QUESTION: I’m also going to stick with Greece because is the IMF concerned that these tensions that came to the fore over the weekend and continue to persist could in any way cause the program to go off track if the government continues to resist privatizations?

MR. HAWLEY: I can only describe our current view of the program, which is known, as you know, is that we assess it to be broadly on track.

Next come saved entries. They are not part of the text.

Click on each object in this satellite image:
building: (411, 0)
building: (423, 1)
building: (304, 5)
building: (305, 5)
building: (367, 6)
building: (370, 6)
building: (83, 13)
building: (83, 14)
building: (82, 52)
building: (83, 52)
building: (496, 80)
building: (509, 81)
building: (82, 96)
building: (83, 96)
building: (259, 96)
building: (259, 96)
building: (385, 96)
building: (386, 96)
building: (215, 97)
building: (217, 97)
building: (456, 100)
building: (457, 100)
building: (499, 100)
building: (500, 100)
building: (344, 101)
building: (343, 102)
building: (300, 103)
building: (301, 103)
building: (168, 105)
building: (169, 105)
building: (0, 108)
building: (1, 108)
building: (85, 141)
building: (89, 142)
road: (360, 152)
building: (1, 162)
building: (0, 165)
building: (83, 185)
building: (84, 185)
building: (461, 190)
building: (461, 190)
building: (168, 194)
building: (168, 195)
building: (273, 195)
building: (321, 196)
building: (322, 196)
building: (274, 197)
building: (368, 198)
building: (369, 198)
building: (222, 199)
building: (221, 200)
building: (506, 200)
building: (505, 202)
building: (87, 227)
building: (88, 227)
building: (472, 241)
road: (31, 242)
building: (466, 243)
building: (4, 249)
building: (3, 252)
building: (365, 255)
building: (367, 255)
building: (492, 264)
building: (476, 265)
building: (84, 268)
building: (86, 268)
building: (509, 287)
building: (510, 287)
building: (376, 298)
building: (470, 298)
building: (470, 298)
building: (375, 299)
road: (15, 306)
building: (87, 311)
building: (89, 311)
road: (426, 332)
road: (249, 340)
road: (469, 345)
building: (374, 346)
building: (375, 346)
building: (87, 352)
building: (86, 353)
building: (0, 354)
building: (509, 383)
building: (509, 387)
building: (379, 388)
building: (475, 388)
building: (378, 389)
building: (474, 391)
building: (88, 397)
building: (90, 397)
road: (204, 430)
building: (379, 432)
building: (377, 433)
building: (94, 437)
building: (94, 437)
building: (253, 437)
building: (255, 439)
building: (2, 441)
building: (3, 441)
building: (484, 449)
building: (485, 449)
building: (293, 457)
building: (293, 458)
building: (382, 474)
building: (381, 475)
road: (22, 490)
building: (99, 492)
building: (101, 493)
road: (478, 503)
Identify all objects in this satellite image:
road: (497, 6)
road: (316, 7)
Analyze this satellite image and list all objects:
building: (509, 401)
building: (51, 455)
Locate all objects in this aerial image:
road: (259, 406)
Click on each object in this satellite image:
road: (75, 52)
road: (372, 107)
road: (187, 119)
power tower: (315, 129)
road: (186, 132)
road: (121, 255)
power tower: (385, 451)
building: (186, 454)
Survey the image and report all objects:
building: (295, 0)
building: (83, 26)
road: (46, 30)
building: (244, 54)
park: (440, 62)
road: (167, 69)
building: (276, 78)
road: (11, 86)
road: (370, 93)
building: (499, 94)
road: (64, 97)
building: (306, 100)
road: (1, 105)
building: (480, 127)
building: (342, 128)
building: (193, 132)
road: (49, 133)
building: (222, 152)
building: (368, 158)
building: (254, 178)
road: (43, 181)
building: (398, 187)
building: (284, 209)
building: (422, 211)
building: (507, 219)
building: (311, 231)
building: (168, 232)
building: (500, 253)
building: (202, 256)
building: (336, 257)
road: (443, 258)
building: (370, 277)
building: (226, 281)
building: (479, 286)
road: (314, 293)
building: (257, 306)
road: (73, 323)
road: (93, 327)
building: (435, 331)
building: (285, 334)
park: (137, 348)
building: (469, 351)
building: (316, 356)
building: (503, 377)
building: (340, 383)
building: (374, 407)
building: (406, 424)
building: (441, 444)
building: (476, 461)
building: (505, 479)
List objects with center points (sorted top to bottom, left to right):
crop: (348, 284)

I have another question from the Online Media Briefing Center, asking whether there have been any plans, emergency lending, advisory, or other to be discussed with countries from the Middle East and North Africa undergoing political exchange. As we have said on a number of occasions in recent days, we look forward to be in contact with the authorities as they define their programs going forward, and we stand ready to support them in ways that they would see fit.

QUESTION: Turning to Cote d’Ivoire, there have been runs on banks, international banks have closed their facilities in Abidjan. What is the status of the IMF’s relations at the moment and you know that the stock exchange for the region is in Abidjan, and that was also closed.

MR. HAWLEY: I don’t have anything specific on Cote d’Ivoire. Naturally, we follow events closely.

QUESTION: I just wanted to follow-up on U.S. budget. The IMF is suggesting even further consolidation in 2012, and I’m wondering if you could provide some kind of guidance on do you see consolidation as far as spending cuts or tax increases or is there a disappointment that the budget does not address entitlements?

MR. HAWLEY: You’re really throwing the question forward to how we see the medium-term consolidation in the U.S.

QUESTION: No, this is the 2012 budget that we’re talking about.

MR. HAWLEY: I’ve got nothing further on my comment earlier.

QUESTION: Yes, has the Greek government raised any objections against that plan of privatization of public assets? I mean, did the Greek government agree with IMF, your representatives, during the negotiations on that plan?

MR. HAWLEY: I’m sorry, I’m not sure I quite understand the question.

QUESTION: I mean do you know if the Greek government has any objections on this plan of exploiting or selling public assets or it’s only a proposal by the representatives of you and IMF?

MR. HAWLEY: Well, I believe it’s the case that the government has a program to maximize the returns –

QUESTION: Has a program…?

MR. HAWLEY: Has designed a program, and we stand ready to offer advice.

QUESTION: This is about the Ukraine. What more does the IMF expect from the government to do to actually -- because, as you know, the Fund last week never completed the mission. What does the Fund expect from the government to finish this mission and to come to an agreement?

MR. HAWLEY: Well, we made a statement on February 15, and I haven't got anything to add to that statement. There have been no further developments,

QUESTION: Do you expect this to be resolved before the bond repayment next month?

MR. HAWLEY: I don’t have a comment on that.

QUESTION: And last question.

MR. HAWLEY: Sure.

QUESTION: So, this program of selling, exploiting public assets is the initiative from the Greek government and you support this initiative technically, right?

MR. HAWLEY: Yes, as I said, the government has designed a program to maximize returns from its public enterprises and public property. We’re supportive, and we offer technical advice.

QUESTION: I’m going to go to Ukraine because I don’t think the statement was that fully detailed on what the situation was because when is the mission expected? We know that they're going to continue talks. Is the mission going to go back? Just more clarity on exactly what’s going on.

MR. HAWLEY: I’ll have to come back to you on that one.

QUESTION: The Fund has not said anything more on the European bailout fund or the EFSF.

MR. HAWLEY: We have said nothing fresh in the last couple of days.

QUESTION: Yes, well, and not since they increased the amount of money that's available. Does the Fund think that that was an appropriate amount?

MR. HAWLEY: We welcome efforts towards a comprehensive plan in this regard. I haven't got a fresh comment on that. Okay, thank you very much. With that, it’s closed and embargoed until 10:30. Thank you.